Subtraction of Fractions with Different Fractional Units or Denominators

Subtraction of Fractions with the Same Denominator means taking away one fraction from another when both fractions have the same bottom number (denominator). Since the denominators are the same, you can subtract the numerators (the top numbers) directly and keep the denominator the same.

Example: Let's subtract 4/7 from 6/7.

1. Step 1: Both fractions have the same denominator, which is 7. This means the fractional units are the same.
2. Step 2: Represent the larger fraction, 6/7, using a rectangular strip model where each part represents 1/7. Shade 6 out of the 7 parts to represent 6/7.
3. Step 3: To subtract 4/7, remove 4 of the shaded parts from the strip:
   • Start with 6 shaded parts representing 6/7.
   • Remove 4 shaded parts, which represents 4/7.
4. Step 4: After removing 4 parts, 2 shaded parts are left, representing 2/7.

So, the result of subtracting 4/7 from 6/7 is 2/7.

Brahmagupta's Method for Subtracting Two Fractions

• Convert the given fractions into equivalent fractions with the same denominator.
• Subtract the numerators while keeping the denominator the same.
• Simplify the result if necessary.

A Pinch of History

• In ancient India, a fraction was referred to as bhinna in Sanskrit, which means "broken." It was also called bhaga or ansha, meaning "part" or "piece."
• The modern global notation for writing fractions originated in ancient India.

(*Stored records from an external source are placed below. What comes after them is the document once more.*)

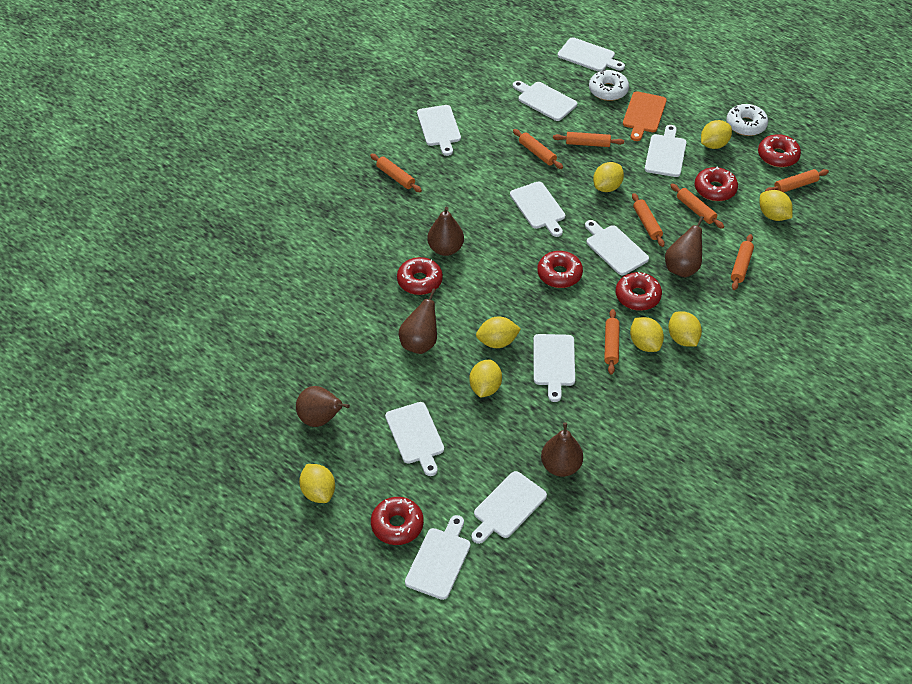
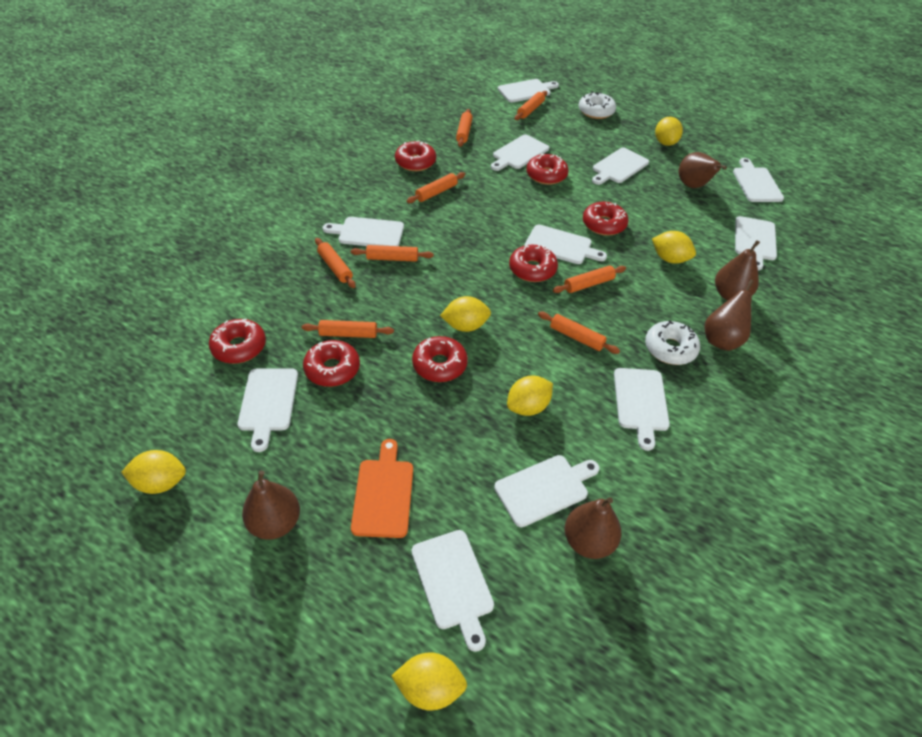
red donut: [371,497,424,545] [397,257,443,295] [537,251,583,288] [616,272,662,311] [695,166,738,201] [758,134,801,167] = 6 -> [209,319,266,364] [303,340,360,387] [395,141,436,171] [412,336,468,382] [509,244,558,282] [526,153,569,185] [583,202,628,236] = 7
white cutting board: [385,402,444,476] [405,515,470,600] [417,105,461,156] [471,471,547,544] [510,181,565,237] [513,81,577,121] [533,334,575,402] [558,37,625,72] [585,220,649,275] [645,125,686,177] = 10 -> [238,368,298,452] [323,217,404,246] [411,530,494,652] [491,134,549,171] [494,455,599,527] [498,79,559,102] [525,225,607,264] [592,148,649,185] [614,368,670,451] [733,158,784,202] [735,216,777,270] = 11
yellow lemon: [299,464,335,503] [469,359,502,398] [476,316,521,348] [593,162,624,192] [630,317,664,352] [668,311,702,347] [701,120,732,149] [760,190,793,221] = 8 -> [121,450,186,494] [391,652,467,711] [440,296,491,332] [507,376,553,416] [652,231,696,264] [655,117,683,146] = 6

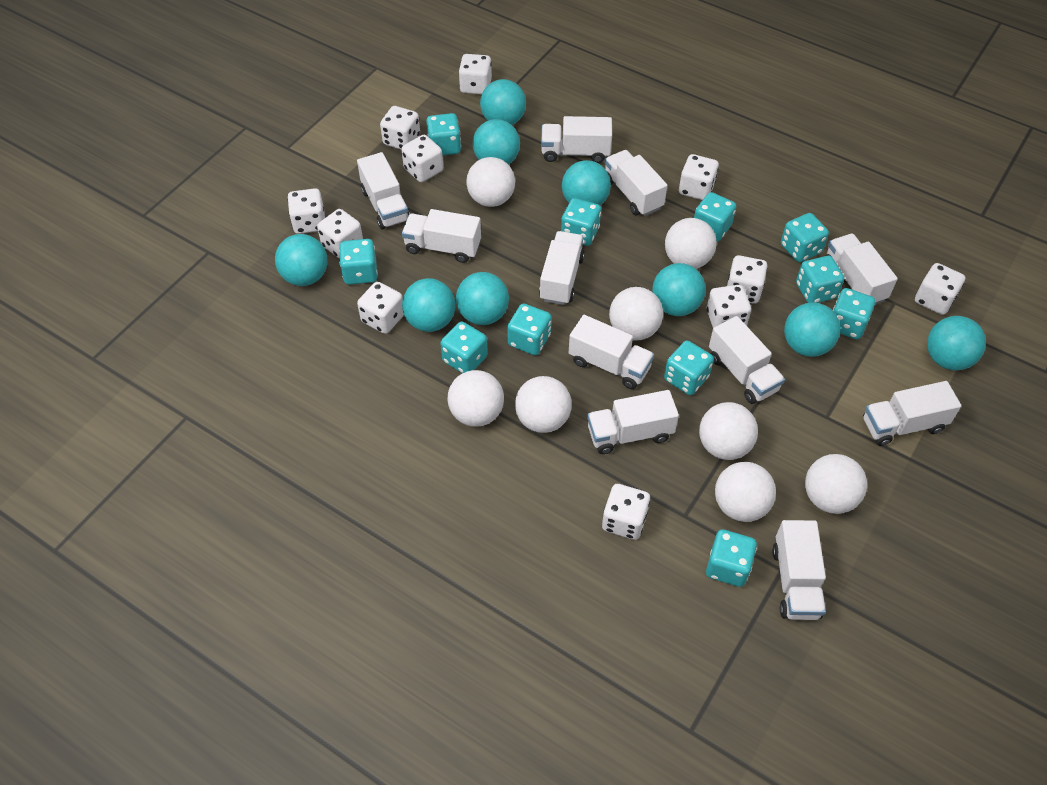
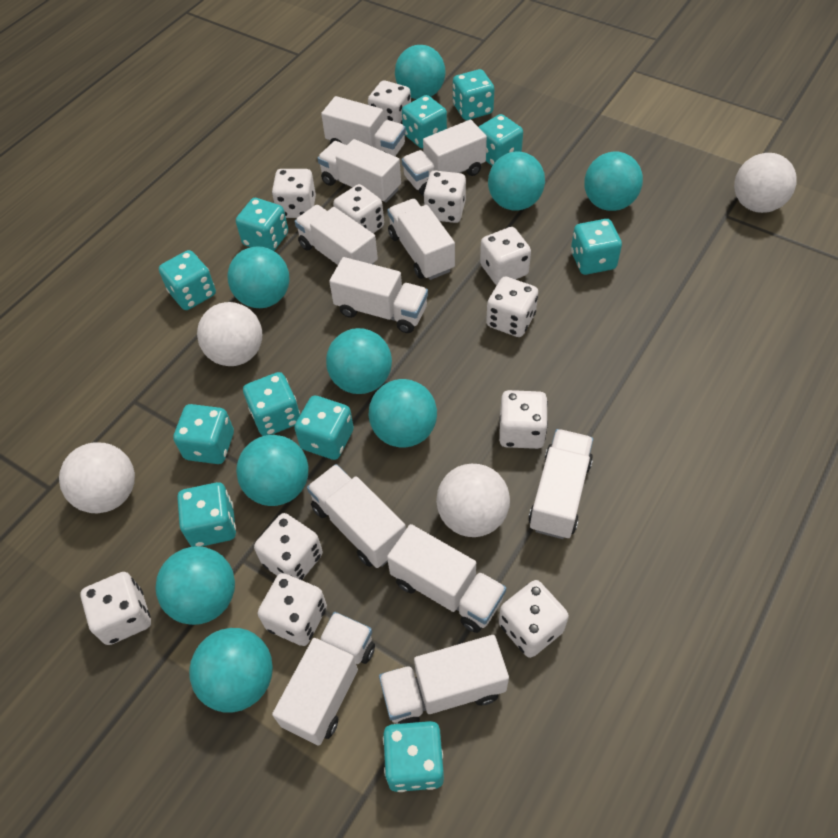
white ball: [447,370,504,427] [466,157,515,207] [515,376,572,433] [609,287,663,341] [665,218,717,269] [699,402,758,460] [715,462,776,522] [805,454,867,514] = 8 -> [59,442,135,513] [197,302,262,366] [436,464,510,537] [734,153,797,213] = 4

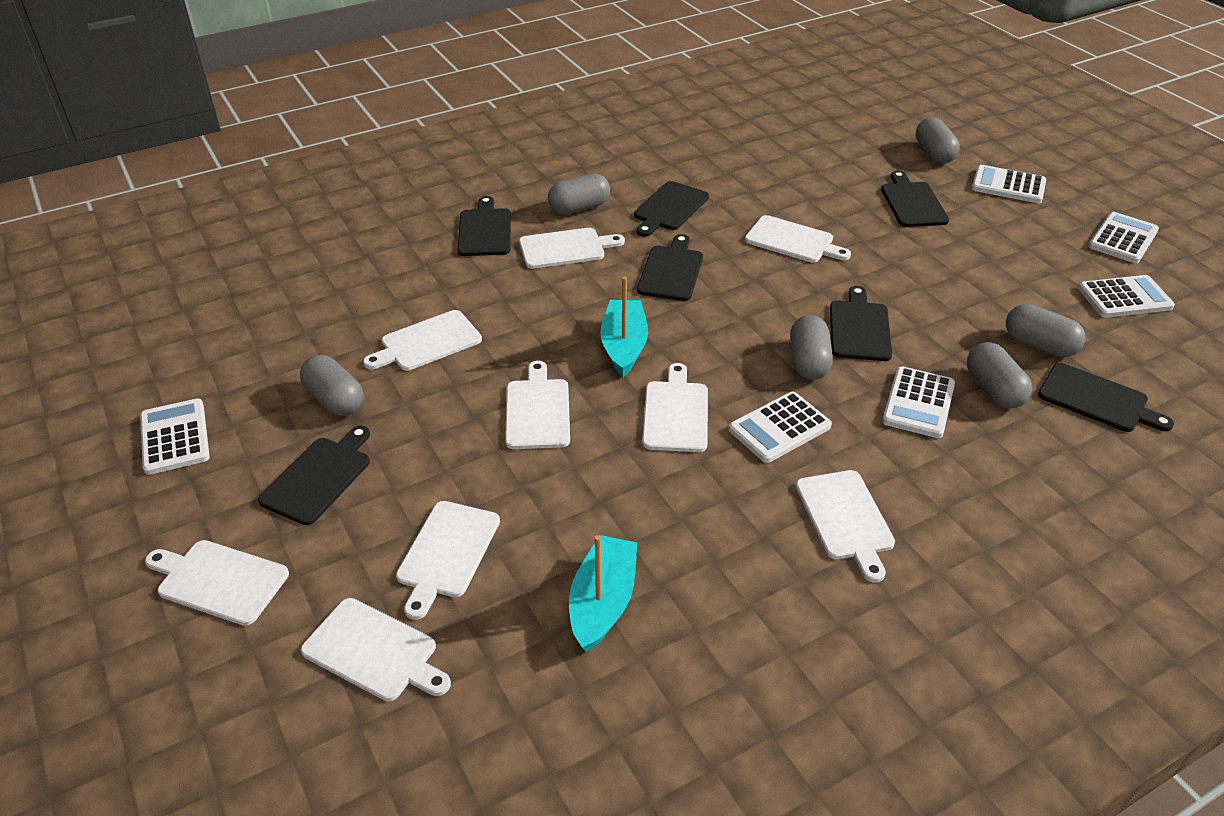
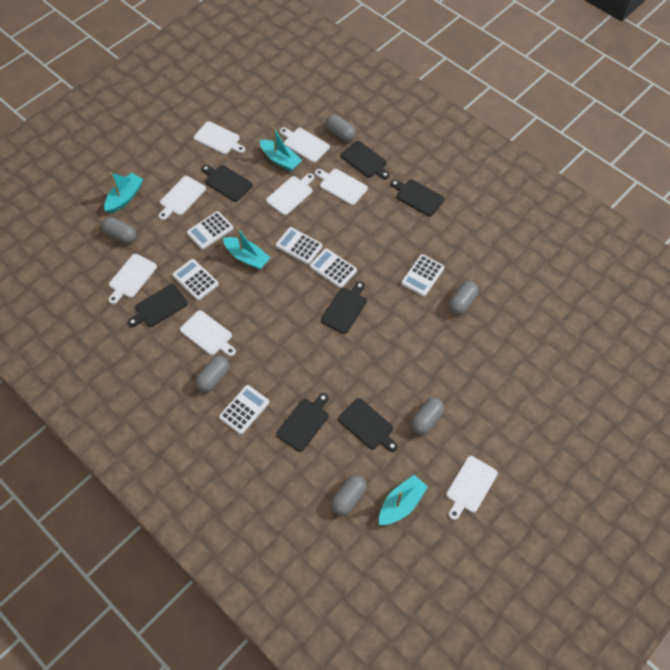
turquoise boat: [569,535,637,652] [600,277,648,377] = 2 -> [104,172,143,214] [223,227,271,270] [260,127,302,171] [379,475,428,525] = 4
white cutting board: [145,540,289,626] [301,598,451,701] [363,310,482,371] [396,501,500,620] [505,361,570,449] [519,228,625,269] [642,363,708,452] [745,215,851,263] [796,470,895,582] = 9 -> [108,254,157,304] [159,176,206,220] [180,310,236,356] [193,121,245,154] [266,173,314,215] [280,128,330,163] [315,169,368,205] [446,456,498,520] = 8

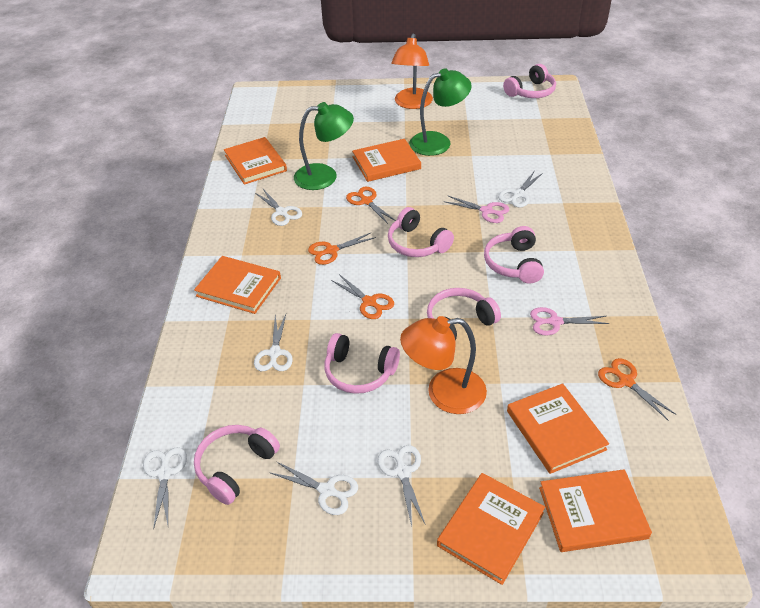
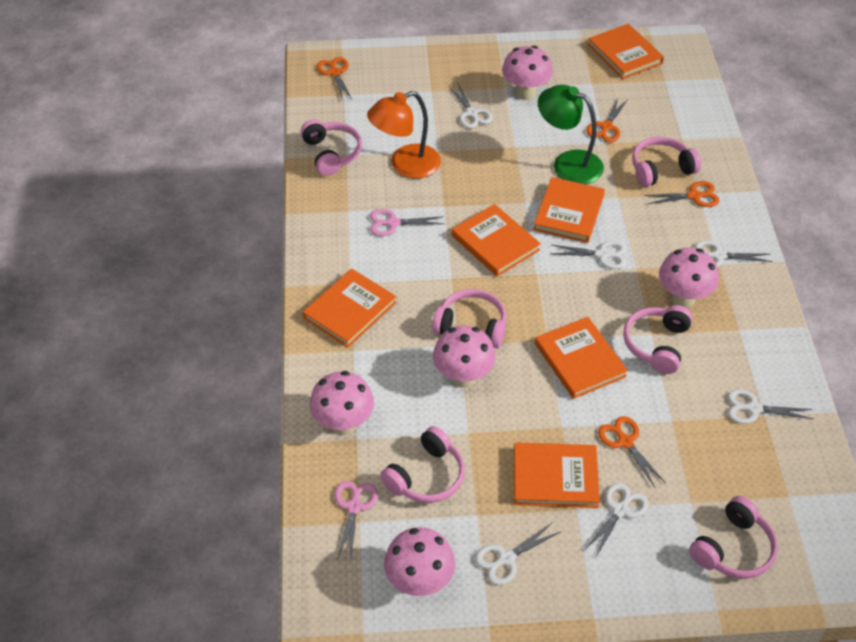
green lamp: [294,102,354,190] [409,68,472,156] = 2 -> [538,85,604,184] = 1
orange lamp: [391,33,433,109] [400,316,487,414] = 2 -> [367,91,441,179] = 1
pink mushroom: none = 0 -> [309,371,374,435] [384,527,455,596] [433,325,496,388] [502,46,553,100] [659,248,719,308] = 5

In texts like the Bakshali manuscript(around 300 CE), fractions were written in a way similar to today’s method.
• This method was used by famous mathematicians such as Aryabhata(499 CE), Brahmagupta(628 CE), Sridharacharya(c. 750 CE), and Mahaviracharya (c. 850 CE).
• The line segment between the numerator and denominator in fractions was introduced by A1-Hassar, a Moroccan mathematician, in the 12th century.
• Fractions were also used in ancient cultures like Egypt and Babylon, but they mainly dealt with fractional units, where the numerator was 1. More complex fractions were expressed as sums of these units, known as Egyptian fractions.
• India was the first to introduce general fractions (where the numerator is not necessarily 1) along with rules for arithmetic operations like addition, subtraction, multiplication, and division of fractions.
• The Sulba-sutras from Vedic times show that Indians had discovered rules for operating with fractions long ago.
• Brahmagupta formally codified these rules and methods for fractions in a modern form. His methods for adding and subtracting fractions are still in use today.
• For example, Brahmagupta explained that to add or subtract fractions, you should make their denominators the same by multiplying the numerator and denominator of each fraction by the other denominators. Then, you add or subtract the numerators.
• Indian concepts and methods related to fractions were transmitted to Europe via the Arabs and became common in Europe around the 17th century, eventually spreading worldwide.

Key Points

• Fraction as equal share: When a whole number of units is divided into equal parts and shared equally, a fraction results.
• Fractional Units: When one whole basic unit is divided into equal parts, then each part is called a fractional unit.
• Reading Fractions: In a fraction such as -, 5 is called the numerator and 6 is called the denominator.
• Mixed fractions contain a whole number part and a fractional part.
• Number line: Fractions can be shown on a number line. Every fraction has a point associated with it on the number line.
• Equivalent Fractions: When two or more fractions represent the same share/number, they are called equivalent fractions.
• Lowest terms: A fraction whose numerator and denominator have no common factor other than 1 is said to be in lowest terms or in its simplest form.
• Brahmagupta's method for adding fractions: When adding fractions, convert them into equivalent fractions with the same fractional unit (i.e., the same denominator), and then add the number of fractional units in each fraction to obtain the sum. This is accomplished by adding the numerators while keeping the same denominator.
• Brahmagupta's method for subtracting fractions: When subtracting fractions, convert them into equivalent fractions with the same fractional unit (i.e., the same denominator), and then subtract the number of fractional units. This is accomplished by subtracting the numerators while keeping the same denominator.